Aufgaben:
**A.** Welche Layouts sind laut dem Auszug über Layouts dafür zuständig, dass sich die Größe der Elemente mit der Fenstergröße ändert? Nenne alle.
**B.** Schreib sämtliche Zeilen der Datensätze unverändert ab und lass die Bilder dabei weg.

Du meinst das "Null"-Layout. Damit lassen sich tatsächlich Elemente mit x,-y-Koordinaten festlegen. Die Größe der einzelnen Elemente ändert sich nicht mit diesem Layout, wenn du die Fenstergröße änderst. Dazu sind wahlweise (je nach Anordnung) das FlowLayout, das BorderLayout, das GridLayout, oder auch das GridBagLayout zuständig. Verwendest du eines dieser Layout's, ändert sich die Größe deiner Elemente mit der Änderung des Fensters.
Eine Konvertierung in ein anderes Layout? Ein Layout lässt sich doch nicht in ein anderes konvertieren, aber verschachteln lassen sie sich. 
Schau dir deine Elemente an, wie du sie angeordnet haben möchtest, und wähle dann, das dafür beste Layout. 

NullLayout - ist niemals eine gute Lösung...


----------



## masta // thomas (5. Feb 2007)

Ist es eigentlich möglich, beim verändern der Größe des Frames zur Laufzeit alle Komponente *sofort* zu aktualisieren? In meinen Applikationen ändert sich die Größe der Komponenten erst dann, wenn ich mit dem Verändern des Frames fertig bin, sprich, die Maustaste loslasse.

Eingabedaten:
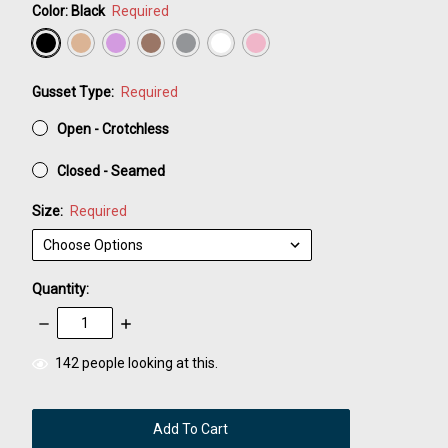
Color:
Black
Required
Gusset Type:
Required
Open - Crotchless
Closed - Seamed
Size:
Required
Quantity:
Decrease
Increase
Quantity:
Quantity:
items
142
people looking at this.
in
stock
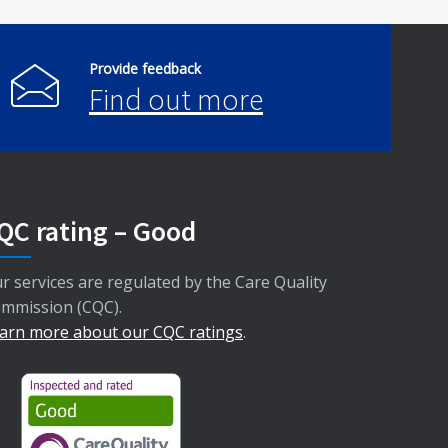
Provide feedback
Find out more
QC rating – Good
r services are regulated by the Care Quality
mmission (CQC).
arn more about our CQC ratings
.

Antworten:
**A.**
FlowLayout
BorderLayout
GridLayout
GridBagLayout

**B.**
Color:
Black
Required
Gusset Type:
Required
Open - Crotchless
Closed - Seamed
Size:
Required
Quantity:
Decrease
Increase
Quantity:
Quantity:
items
142
people looking at this.
in
stock
Provide feedback
Find out more
QC rating – Good
r services are regulated by the Care Quality
mmission (CQC).
arn more about our CQC ratings
.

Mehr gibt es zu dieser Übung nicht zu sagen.